August 5th, 2015 – Wetland Survey and Preliminary Data Collection-Team Dryad’s Saddle

August 5th, 2015 – Wetland Survey and Preliminary Data Collection-Team Dryad’s Saddle

Blog Entry Written by Team: Team Dryad’s Saddle (Polyporous squamosus)

Team Members: Derek Newton (Queen’s), Lanxue Qin (Tongji), Kangnan Xing (BNU), Wenyang Lyu (D’overbroecks)

Weather:  Partly Cloudy, Sunny in morning with some light showers in the mid-afternoon         18-23°C

We began the morning with a briefing in the basement lecture hall at QUBS. Professor Wang, Professor Lougheed, as well as all the other students gave us feedback on our plans for our wetland survey and assessment. The class discussed and critiqued all of the groups plans, and we then drove out to survey out wetland. We had been give Beaver Marsh, that had a small pool of water, surrounded by vast heterogeneous grasses and sedges. We learned that there was a small meandering creek that ran through our wetland, the remnant of a once large shallow marsh that was created when beavers built a dam to block the creeks flow. When we arrived the beavers had long departed, and the dam was in ruin. The water was flowing, unhindered, and although the ground was moist and muddy, much of the water had dried up. The shallow creek remained a refuge for a variety of amphibians, small fish, snails, and dense macrophytes.  We saw multiple leopard and green frogs leaping, as well many colourful dragonflies fly through the air. With the help of Wenxi, we build a bridge to cross the broken beaver dam to make our surveying in the afternoon easier (true ecosystem engineers!!).

While driving back to lunch at QUBS, along the side of the road we saw two deer and a fawn. That was not the only family out, as four large turkeys blocked our path. They did, however, have one additional member. A duck had decided that he would join them, and the turkeys seemed fine to have him tag along. We also made a stop to talk to some fishermen who said they were fishing for bass along Telephone Bay.

After lunch, we headed back to Beaver Marsh, travelling past the graveyard by Opinicon road and through the open pasture home the various QUBS research bird houses, and through a heavily wooded path. As we arrive on the Canadian Shield Bedrock outcropping on the edge of our marsh we decide to survey the edges of the pond for freshwater snail abundance, as well as clusters of Typha to measure their density. We then walked back through the heterogeneous landscape once again, before being driven back to QUBS for dinner.
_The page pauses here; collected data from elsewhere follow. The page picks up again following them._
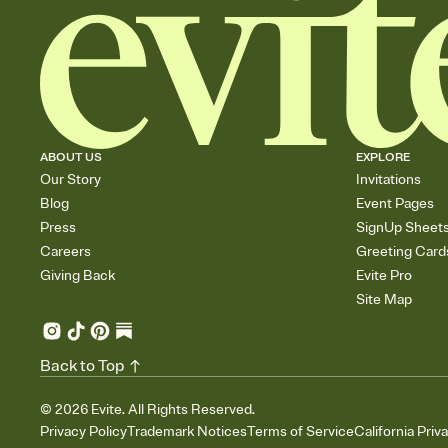
ABOUT US
EXPLORE
Our Story
Invitations
Blog
Event Pages
Press
SignUp Sheet
Careers
Greeting Card
Giving Back
Evite Pro
Site Map
Back to Top
©
2026
Evite. All Rights Reserved.
Privacy Policy
Trademark Notices
Terms of Service
California Priv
During the evening, we had the pleasure to listen to a lecture presented by Julia Colm of Queen’s University and hear about her work on grass pickerel (Esox americanus vermiculatus) and their ecology. Although abundant in the U.S., east of the Appalachians, the grass pickerel is declining in Ontario, even though very tolerant to both warm (22-23 °C), hypoxic, and heavily polluted waters, it has paradoxically declined in numbers in south-eastern Ontario. They are very lethargic and slow moving, and like lots of vegetation coverage.  An ideal wetland species, but yet still not present in expected frequencies in rivers. Julia Colm present the hypothesis, that in contrast to historical data around Jones Creek in 1960, the decline observed recently (2014) may have been due to increased beaver activity, preventing migration of fish to ideal spawning sites, in combination with severe and more frequent droughts.